Input for this task Start Marker

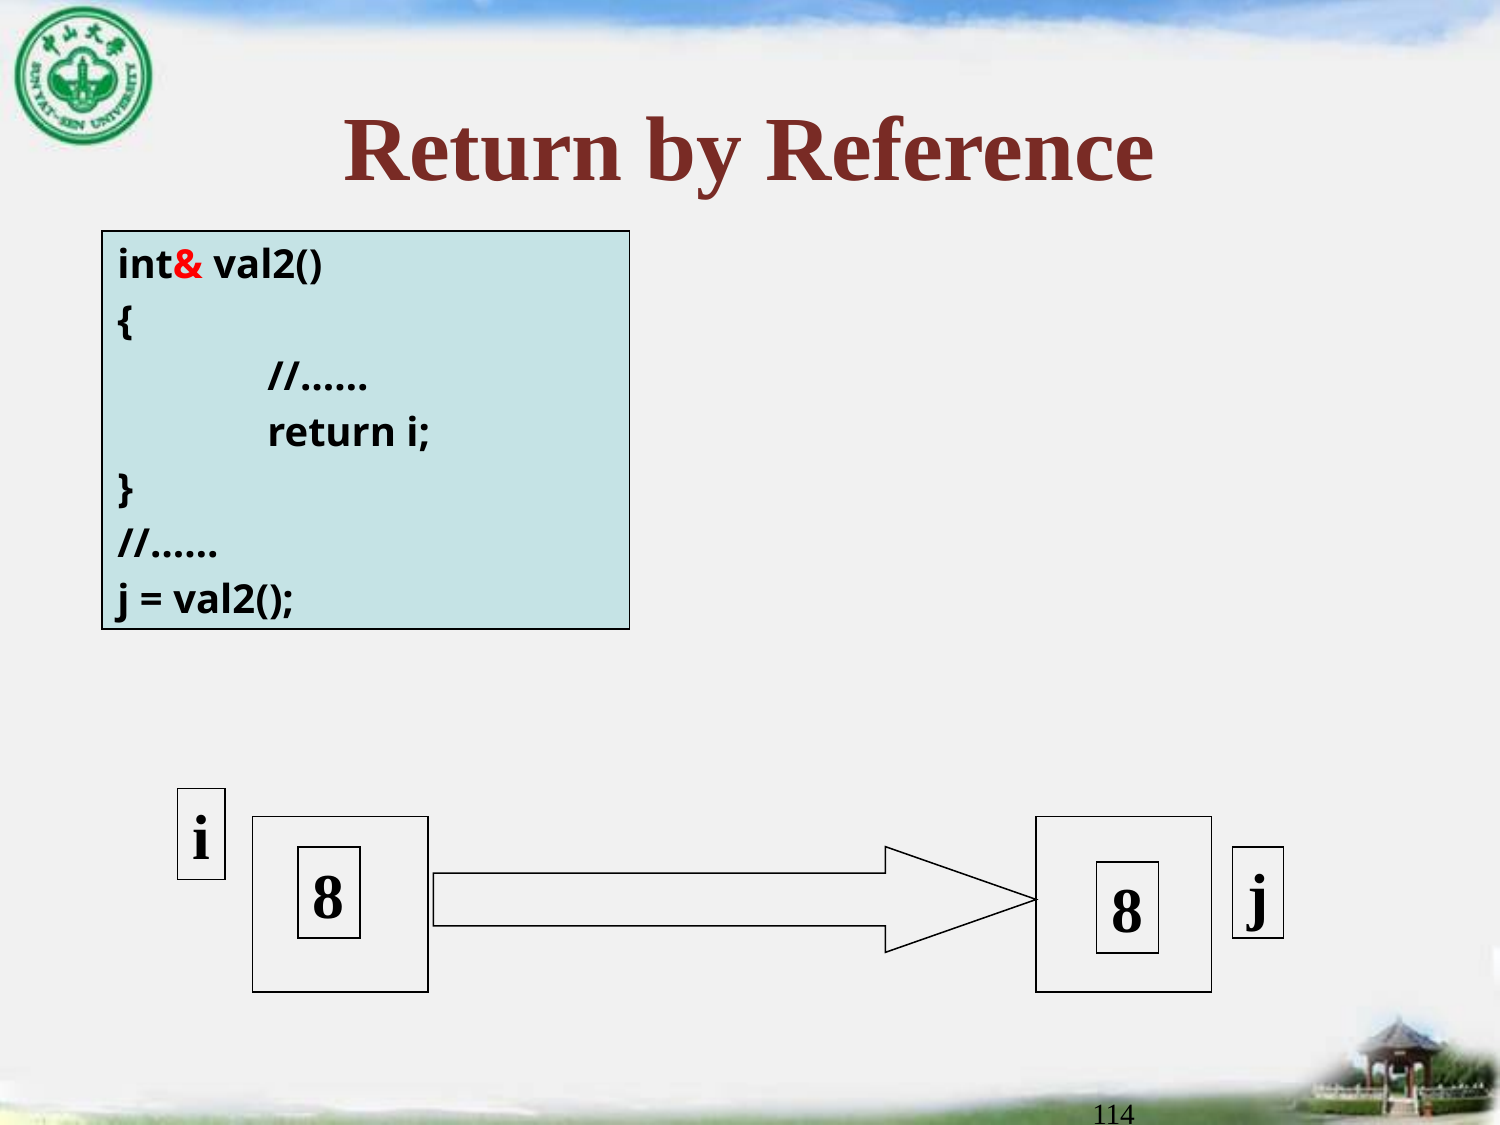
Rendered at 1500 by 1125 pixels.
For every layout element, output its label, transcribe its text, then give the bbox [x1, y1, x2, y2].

text_box [1036, 816, 1212, 993]
title Return by Reference [75, 62, 1425, 225]
text_box 8 [298, 846, 360, 939]
slide_number 114 [1012, 1087, 1151, 1125]
text_box j [1232, 846, 1284, 939]
text_box [252, 816, 429, 993]
text_box [433, 846, 1037, 953]
text_box int& val2() { //…… return i; } //…… j = val2(); [102, 231, 630, 630]
picture [0, 0, 1500, 1125]
text_box 8 [1096, 861, 1159, 954]
text_box i [177, 788, 226, 880]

Input for this task End Marker

*Goal of the exercise*:
Would you please give the material above again, unchanged but without pictures?

*Written solution*:
Rendered at 1500 by 1125 pixels.
For every layout element, output its label, transcribe its text, then give the bbox [x1, y1, x2, y2].

text_box [1036, 816, 1212, 993]
title Return by Reference [75, 62, 1425, 225]
text_box 8 [298, 846, 360, 939]
slide_number 114 [1012, 1087, 1151, 1125]
text_box j [1232, 846, 1284, 939]
text_box [252, 816, 429, 993]
text_box [433, 846, 1037, 953]
text_box int& val2() { //…… return i; } //…… j = val2(); [102, 231, 630, 630]
picture [0, 0, 1500, 1125]
text_box 8 [1096, 861, 1159, 954]
text_box i [177, 788, 226, 880]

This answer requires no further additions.